Todo este processo acontece ainda que o envelhecimento do indivíduo seja normal e junto com as
mudanças cerebrais há sim um declínio cognitivo. Porém, Goldberg (2006) deixa claro, ainda, que
focar-se apenas no lado ruim do envelhecimento restringe o olhar sobre essa fase da vida, pois
segundo o autor, já foi observado que apesar de todo esse prejuízo inerente da velhice, os indivíduos
senis apresentam um bom desempenho em atividades relacionadas ao dia a dia, ao trabalho e à vida
real. Muitas vezes incluindo até atividades profissionais e executivas de alto nível.
Na maturidade, várias esferas da cognição podem sofrer declínios ou não, sofrendo influência de
processos patológicos ou não (AMODEO, NETO e FONSECA, 2010). Porém, alguns domínios
cognitivos podem ser mantidos ou até aprimorados em capacidade, como é o caso da memória
implícita e da semântica (DRAG et al., 2010; GLINSKY & GLINSKY, 2008; PARK & REUTER –
LORENZ, 2009).
As tarefas cognitivas de criação de novas imagens mentais parecem diminuir em capacidade com o
tempo, no entanto, se pensarmos na solução de problemas, o cérebro envelhecido parece demonstrar
maior habilidade. Essa solução de problemas constitui-se num reconhecimento de padrões na
velhice, muito mais que a simples descoberta de uma resposta, sendo este reconhecimento de
padrões um mecanismo poderoso para a cognição bem-sucedida (GOLDBERG, 2006).
A respeito do potencial de funcionalidade dos idosos, Goldberg (2006) defende que não só é
possível manter um perfil ativo e funcional durante todas as fases da vida, como ainda é possível
que hajam indivíduos brilhantes e que atingem seu ponto máximo em uma idade já avançada, e cita
como alguns dos exemplos o escritor alemão Goethe (1749-1832), que publicou a primeira parte de
sua grande obra Fausto aos 59 anos de idade, e o visionário arquitetônico catalão Antoni Gaudí i
Cornet (1852-1926), que construiu a catedral da Sagrada Família em Barcelona, projeto que
culminou apenas no final de sua vida, dentre outros grandes exemplos.
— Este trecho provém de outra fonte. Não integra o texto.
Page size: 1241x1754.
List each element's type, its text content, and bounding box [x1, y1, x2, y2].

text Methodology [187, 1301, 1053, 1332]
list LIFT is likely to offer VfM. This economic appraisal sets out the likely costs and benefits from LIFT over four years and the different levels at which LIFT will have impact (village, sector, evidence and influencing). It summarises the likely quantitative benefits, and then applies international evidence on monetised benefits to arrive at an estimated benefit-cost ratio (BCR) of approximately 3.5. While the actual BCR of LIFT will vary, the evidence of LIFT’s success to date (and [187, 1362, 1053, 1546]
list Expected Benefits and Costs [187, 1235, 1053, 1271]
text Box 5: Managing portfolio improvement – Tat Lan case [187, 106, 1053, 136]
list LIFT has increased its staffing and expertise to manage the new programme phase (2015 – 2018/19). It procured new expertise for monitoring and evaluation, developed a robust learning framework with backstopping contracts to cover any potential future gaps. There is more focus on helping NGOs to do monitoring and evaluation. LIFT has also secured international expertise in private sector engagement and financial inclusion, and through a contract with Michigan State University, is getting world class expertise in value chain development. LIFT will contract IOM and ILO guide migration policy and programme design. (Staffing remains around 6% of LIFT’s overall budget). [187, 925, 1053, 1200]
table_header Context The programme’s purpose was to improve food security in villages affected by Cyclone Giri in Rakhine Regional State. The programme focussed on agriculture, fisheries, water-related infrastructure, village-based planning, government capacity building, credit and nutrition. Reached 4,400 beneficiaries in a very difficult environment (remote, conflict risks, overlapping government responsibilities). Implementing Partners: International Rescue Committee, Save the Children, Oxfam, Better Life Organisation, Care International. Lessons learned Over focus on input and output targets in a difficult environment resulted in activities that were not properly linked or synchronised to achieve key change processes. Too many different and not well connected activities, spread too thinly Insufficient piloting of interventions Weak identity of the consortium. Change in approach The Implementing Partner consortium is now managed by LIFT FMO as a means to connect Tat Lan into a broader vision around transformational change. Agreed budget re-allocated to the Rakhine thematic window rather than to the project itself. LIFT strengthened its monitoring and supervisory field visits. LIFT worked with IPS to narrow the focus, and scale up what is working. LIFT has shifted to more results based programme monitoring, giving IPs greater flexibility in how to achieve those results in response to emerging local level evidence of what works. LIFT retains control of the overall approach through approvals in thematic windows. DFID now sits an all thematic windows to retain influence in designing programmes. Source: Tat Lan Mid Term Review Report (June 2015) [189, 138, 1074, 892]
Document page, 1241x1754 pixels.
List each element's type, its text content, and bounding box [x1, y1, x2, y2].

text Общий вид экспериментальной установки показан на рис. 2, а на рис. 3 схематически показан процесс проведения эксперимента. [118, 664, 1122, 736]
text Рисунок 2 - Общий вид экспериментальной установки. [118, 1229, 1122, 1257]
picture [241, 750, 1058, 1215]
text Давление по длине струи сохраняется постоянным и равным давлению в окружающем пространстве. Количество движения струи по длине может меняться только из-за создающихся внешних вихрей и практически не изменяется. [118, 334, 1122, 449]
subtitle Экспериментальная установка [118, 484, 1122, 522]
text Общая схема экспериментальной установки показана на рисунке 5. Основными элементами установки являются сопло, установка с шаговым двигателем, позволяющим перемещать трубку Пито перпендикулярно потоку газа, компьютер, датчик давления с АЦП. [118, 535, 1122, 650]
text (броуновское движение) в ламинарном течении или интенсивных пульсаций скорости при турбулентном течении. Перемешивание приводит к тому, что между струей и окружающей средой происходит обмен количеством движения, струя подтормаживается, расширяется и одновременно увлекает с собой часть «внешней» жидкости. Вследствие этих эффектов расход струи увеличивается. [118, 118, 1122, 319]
A misteriosa habilidade cognitiva, que tem a estranha capacidade de resistir aos efeitos
indesejáveis do envelhecimento, se reflete em dois outros traços muito estimados,
geralmente associados à idade madura: a competência e a sabedoria. Aqui parece existir um
paradoxo [...] esse paradoxo se torna uma questão neurobiológica a ser resolvida pelo
neurocientista (GOLDBERG, 2006, p. 64).
De acordo com Goldberg (2006), é um erro pensar que o envelhecimento do cérebro é um processo
negativo unicamente, segundo ele, a mensagem central de seu livro é que o envelhecimento cerebral
também traz grandes trunfos. Estamos num momento em que se faz necessária a mudança de olhar
para este processo de senescência como algo que carrega apenas perdas. Ao passo, que ao
envelhecermos perdemos capacidades ligadas à memória e concentração, ainda assim obtemos
ganhos no que tange à sabedoria, habilidade e competência. A Neuropsicologia enquanto área de
conhecimento ligada ao envelhecimento aponta que esta última fase de desenvolvimento é uma das
mais emblemáticas justamente por contrastar perdas cognitivas e ao mesmo tempo ganhos ligados à
sabedoria (GOLDBERG, 2006).
Houve ainda um consenso durante muitos anos de que a perda neuronal decorrente da velhice não
era passível de renovação (STUART-HAMILTON, 2002). No entanto, devido à neuroplasticidade,
que pode ser estimulada pelo histórico de vida dos idosos, já ficou comprovado que mesmo nesta
fase da vida é possível haver renovação (GOLDBERG, 2006).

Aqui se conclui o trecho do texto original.